After adding a limit select count(*) from bigquery-public-data.crypto_ethereum.traces where block_number>=1000001 and block_number<=1020000 and trace_address!=""; I get the result of 38626. But the number is 38485 in the file i parse with ethereumetl. the gap is 141

It's very odd.

medvedev1088 commented 4 years ago

You could try uploading your csv to a BigQuery table, then querying trace_ids that are in crypto_ethereum.traces table but not in your csv using trace_id not in (select trace_id from "your_table"). This will help pinpoint the issue. You can filter by block_timestamp too to reduce the costs.

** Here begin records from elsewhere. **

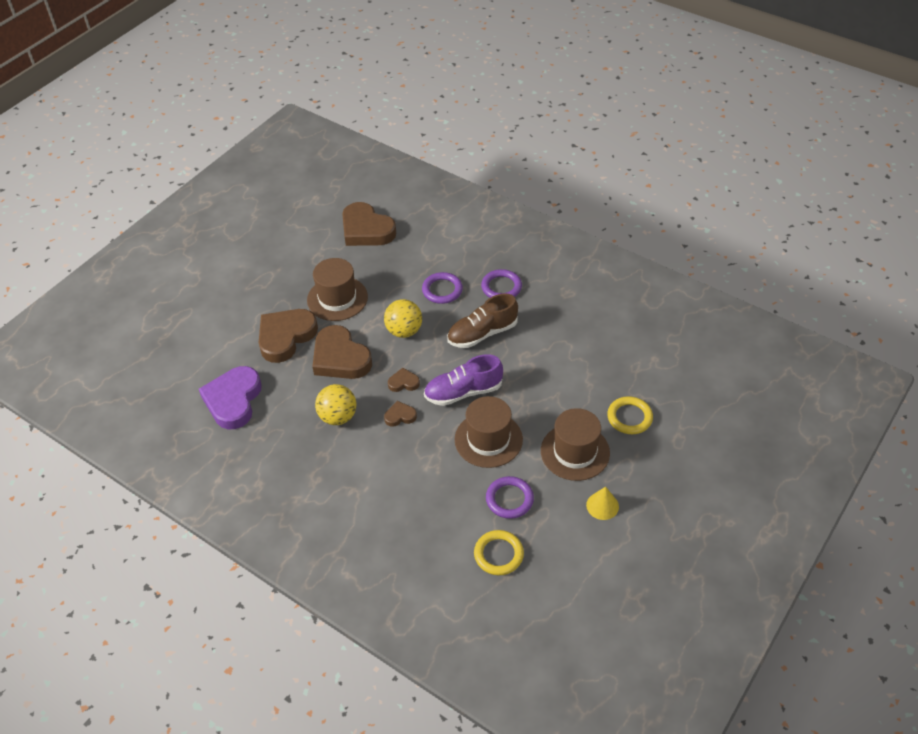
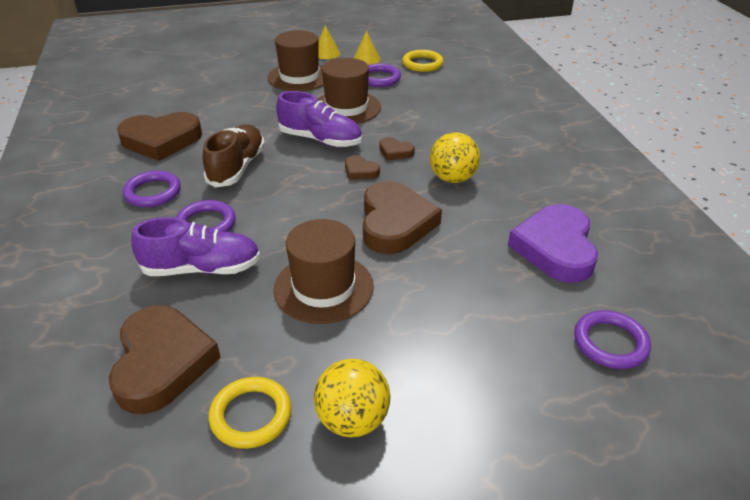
camera: 140 degrees left, 10 degrees down
purple heart [199,366,262,429] -> purple heart turned 135 degrees clockwise [508,204,598,283]
brown heart [259,309,318,363] -> brown heart moved to [117,112,202,161]
yellow ball [384,299,422,338] -> yellow ball moved to [314,359,391,438]
brown shoe [447,294,518,348] -> brown shoe turned 90 degrees counterclockwise [203,125,265,188]
yellow ring [607,396,653,434] -> yellow ring moved to [208,377,292,449]
none -> purple shoe [131,217,261,276]
none -> yellow cone [354,30,380,65]
none -> purple ring [574,310,651,369]

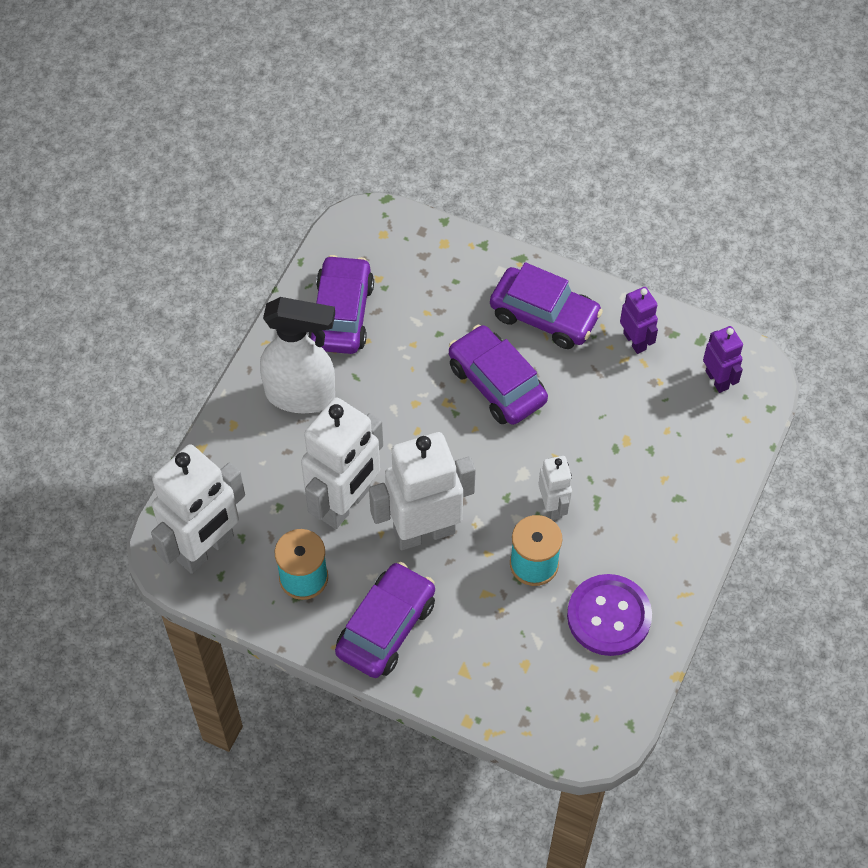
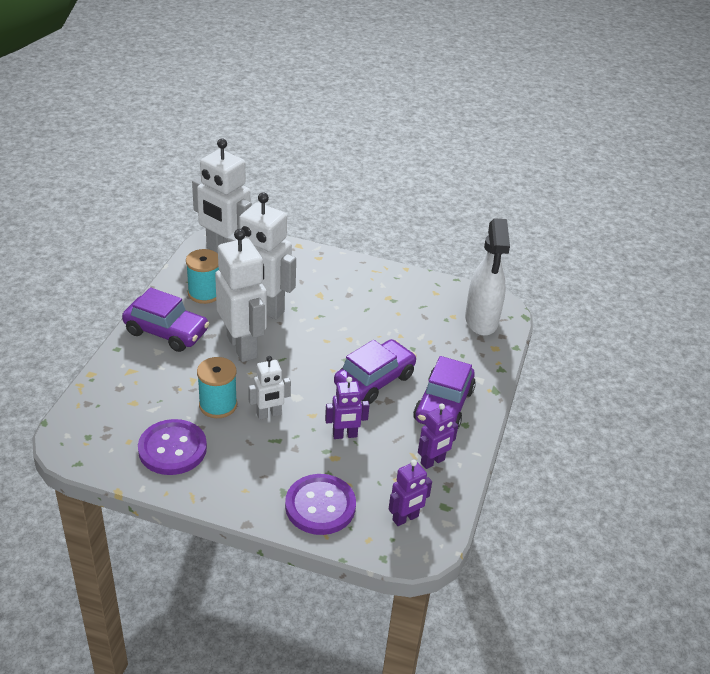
camera: 80 degrees right, 20 degrees down
white spray bottle [260,297,335,413] -> white spray bottle moved to [465,218,510,336]
purple car [308,255,374,354] -> none
none -> purple button [285,474,356,535]
none -> purple robot [325,377,370,439]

jiangxjcn commented 4 years ago

OK, i will have a try.

medvedev1088 commented 4 years ago

Thanks!

jiangxjcn commented 4 years ago

@medvedev1088 It seems that to continuely use google big query ,i need to apply a credit card. Since i was still a student, it may take several weeks. I'll contact you after I find the difference.

And an other question. I use extract_contract --trace traces.csv --output contracts command. Although the contracts seems to be parsed correctly(it has block_number). But in the parsing process , many evmdasm.disassembler [ERROR] - invalid instruction: PUSH XX was reported. I want to know why.

jiangxjcn commented 4 years ago

@medvedev1088 In addition to the difference about trace between geth and parity, were there any other difference between the data parse with geth and parity(both using ethereumetl)? To get trace data, i run a new parity node, but the geth client seems to take up too much space. I was wandering whether i could use ethereumetl with parity to get all the data instead of using parity get trace and using geth get other data at the same time.

medvedev1088 commented 4 years ago

were there any other difference between the data parse with geth and parity(both using ethereumetl)

The only difference we found is in traces. We also parse contract data and tokens from traces so those may differ too.

What Parity options do you use when running the node?

jiangxjcn commented 4 years ago

I set parity with a toml file [parity] mode = "active" base_path = "/mnt/parity" [network] warp = false [rpc] port = 9999 interface = "local" server_threads = 2 [footprint] tracing = "on" pruning = "fast" pruning_history = 30000 cache_size = 128000

[misc] logging="sync=debug" log_file = "/mnt/parity.log" color = true

medvedev1088 commented 4 years ago

@jiangxjcn Thanks! How long did it take to sync the node with this config and how much disk space does it use?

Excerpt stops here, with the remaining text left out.